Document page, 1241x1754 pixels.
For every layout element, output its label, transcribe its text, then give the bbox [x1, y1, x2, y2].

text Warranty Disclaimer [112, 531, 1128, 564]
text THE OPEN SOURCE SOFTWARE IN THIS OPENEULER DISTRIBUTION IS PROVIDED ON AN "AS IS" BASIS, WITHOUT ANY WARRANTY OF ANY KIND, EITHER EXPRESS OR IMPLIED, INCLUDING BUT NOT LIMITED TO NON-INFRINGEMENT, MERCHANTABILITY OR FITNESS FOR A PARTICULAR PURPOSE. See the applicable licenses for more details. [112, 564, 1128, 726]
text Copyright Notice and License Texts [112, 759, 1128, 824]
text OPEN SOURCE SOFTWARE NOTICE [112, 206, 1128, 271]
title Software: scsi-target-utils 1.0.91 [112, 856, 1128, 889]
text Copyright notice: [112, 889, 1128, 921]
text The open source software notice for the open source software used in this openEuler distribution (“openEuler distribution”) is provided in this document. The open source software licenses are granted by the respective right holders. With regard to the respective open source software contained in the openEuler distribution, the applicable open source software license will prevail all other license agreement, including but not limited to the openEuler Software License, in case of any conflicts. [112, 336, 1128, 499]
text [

* REQUIREMENT
In full and without change, transcribe every line of the records above.

* TASK OUTPUT
Document page, 1241x1754 pixels.
For every layout element, output its label, transcribe its text, then give the bbox [x1, y1, x2, y2].

text Warranty Disclaimer [112, 531, 1128, 564]
text THE OPEN SOURCE SOFTWARE IN THIS OPENEULER DISTRIBUTION IS PROVIDED ON AN "AS IS" BASIS, WITHOUT ANY WARRANTY OF ANY KIND, EITHER EXPRESS OR IMPLIED, INCLUDING BUT NOT LIMITED TO NON-INFRINGEMENT, MERCHANTABILITY OR FITNESS FOR A PARTICULAR PURPOSE. See the applicable licenses for more details. [112, 564, 1128, 726]
text Copyright Notice and License Texts [112, 759, 1128, 824]
text OPEN SOURCE SOFTWARE NOTICE [112, 206, 1128, 271]
title Software: scsi-target-utils 1.0.91 [112, 856, 1128, 889]
text Copyright notice: [112, 889, 1128, 921]
text The open source software notice for the open source software used in this openEuler distribution (“openEuler distribution”) is provided in this document. The open source software licenses are granted by the respective right holders. With regard to the respective open source software contained in the openEuler distribution, the applicable open source software license will prevail all other license agreement, including but not limited to the openEuler Software License, in case of any conflicts. [112, 336, 1128, 499]
text [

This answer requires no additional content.